> [Supplied passage]:

The Militant(logo) 
    Vol.63/No.22           June 7, 1999 
 
 
UN Plans Intervention Force On Eve Of East Timor Independence Vote
Indonesia government backs death squads opposed to self- determination  

BY BOB AIKEN AND JOANNE KUNIANSKY
SYDNEY, Australia - A United Nations intervention force in East Timor, announced as comprising 600 civilians and up to 300 police, is being put together by the Australian government and other imperialist powers to monitor a "popular consultation" on autonomy there August 8. As this unfolds, the Indonesian authorities in East Timor have unleashed rightist militias in a bloody counteroffensive against the independence struggle.

Since the resignation of General Suharto as Indonesian president in May 1998, thousands of East Timorese students, workers, and farmers have seized new political space to fight against the Indonesian occupation of their country. One of the largest mobilizations took place February 16 when 50,000 people participated in a funeral procession protesting the murder of an East Timorese youth by the Indonesian police.

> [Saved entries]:

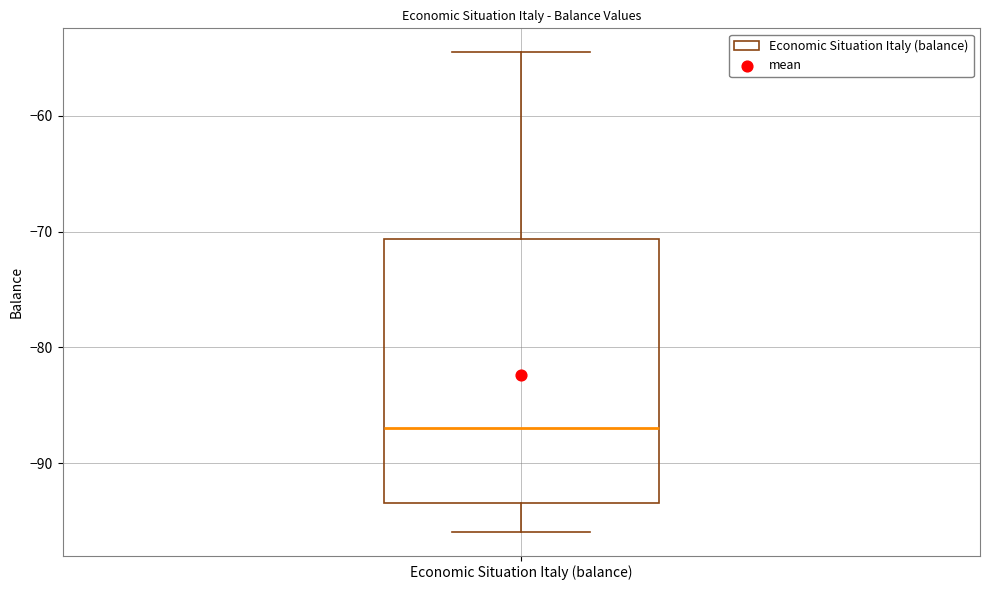

Transcribe this box plot: give where the median line is, the range the box spans, and where the two whiskers end, as read against the y-axis. The values are not printed on the chart, so give them approximately, as read against the axis.

median -87, box -93 to -71, whiskers -96 to -54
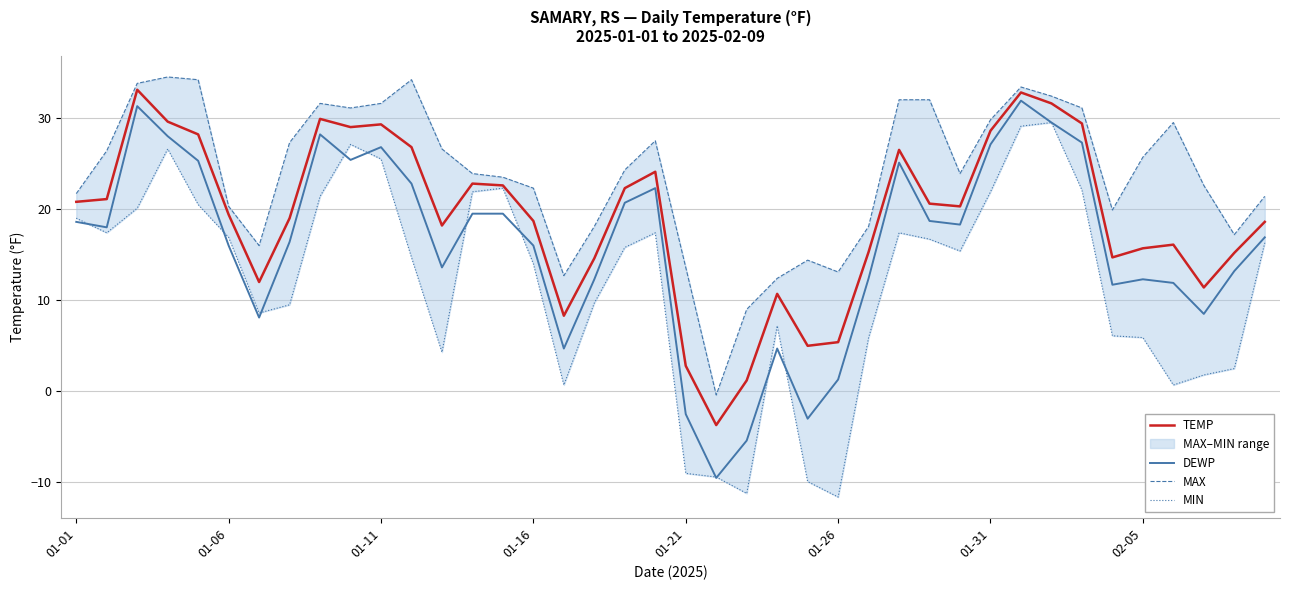

Which series has the largest total across all categories?

MAX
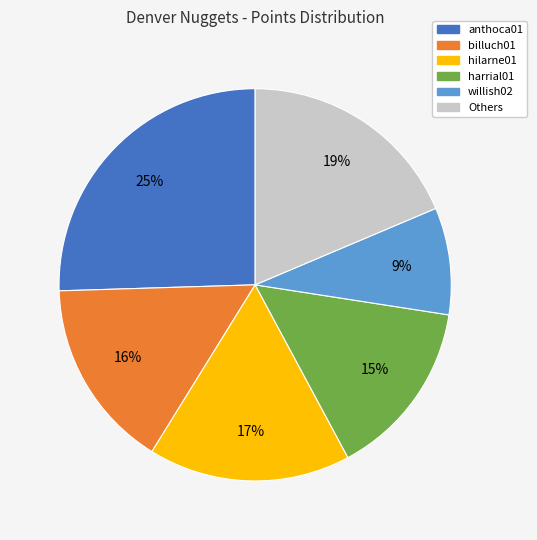

Does any single category account for the majority?

No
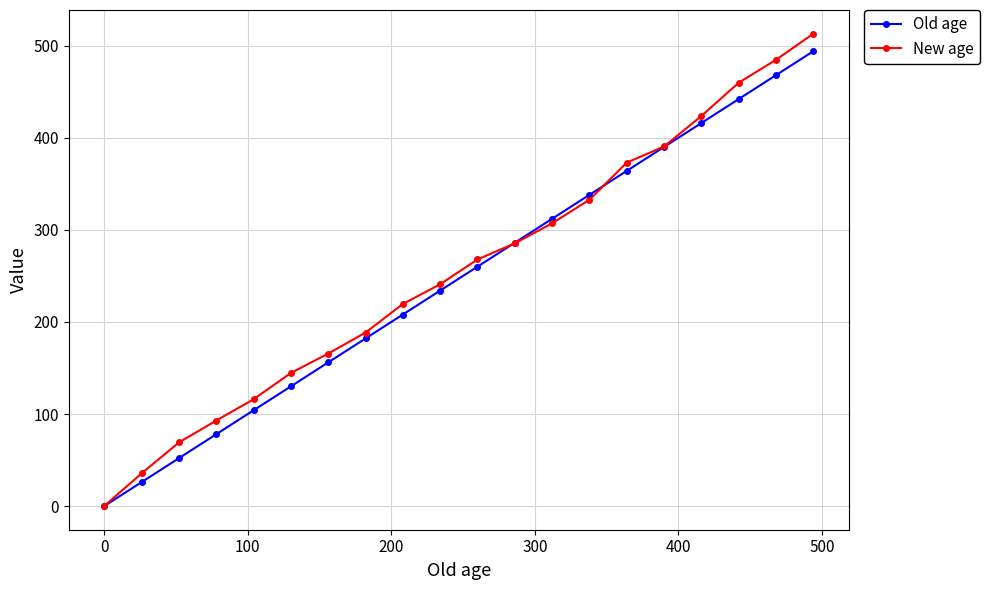

Which series has the largest range (max minus min)?

New age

> [Problem requirements]:
Using the East Timor article, answer these:
(a) What is the announced makeup of the United Nations intervention force?
(b) On what date is the "popular consultation" on autonomy set to take place?
(c) How many people took part in the February 16 funeral procession?
Rely only on the East Timor article, not on the rows.

> [Your response]:
(a) 600 civilians and up to 300 police
(b) August 8
(c) 50,000